[Transcribed page contents]

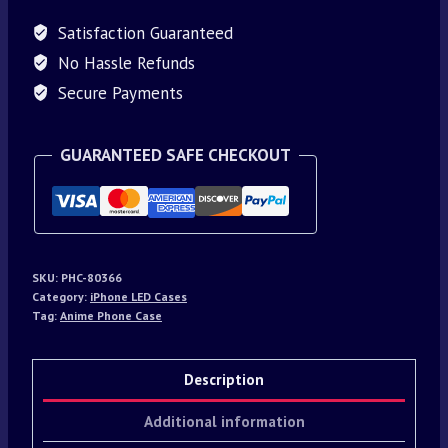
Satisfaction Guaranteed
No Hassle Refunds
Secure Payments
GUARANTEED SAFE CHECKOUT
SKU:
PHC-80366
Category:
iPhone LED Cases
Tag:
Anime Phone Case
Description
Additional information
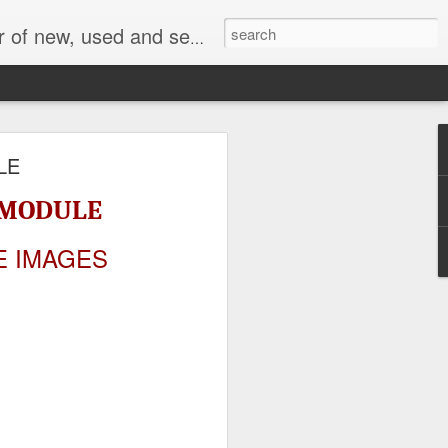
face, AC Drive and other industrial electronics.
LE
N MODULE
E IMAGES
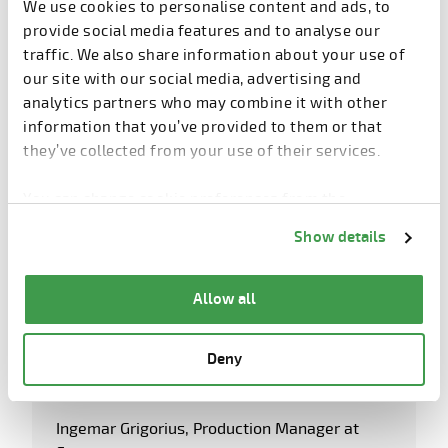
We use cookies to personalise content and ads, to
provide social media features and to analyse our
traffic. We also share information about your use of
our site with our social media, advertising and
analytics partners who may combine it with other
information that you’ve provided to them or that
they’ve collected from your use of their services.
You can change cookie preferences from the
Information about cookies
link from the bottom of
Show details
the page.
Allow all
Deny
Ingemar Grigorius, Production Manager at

Required action → Each line above should be written out again exactly, and no picture should appear in the copy.

Response to this exercise →
Satisfaction Guaranteed
No Hassle Refunds
Secure Payments
GUARANTEED SAFE CHECKOUT
SKU:
PHC-80366
Category:
iPhone LED Cases
Tag:
Anime Phone Case
Description
Additional information
face, AC Drive and other industrial electronics.
LE
N MODULE
E IMAGES
We use cookies to personalise content and ads, to
provide social media features and to analyse our
traffic. We also share information about your use of
our site with our social media, advertising and
analytics partners who may combine it with other
information that you’ve provided to them or that
they’ve collected from your use of their services.
You can change cookie preferences from the
Information about cookies
link from the bottom of
Show details
the page.
Allow all
Deny
Ingemar Grigorius, Production Manager at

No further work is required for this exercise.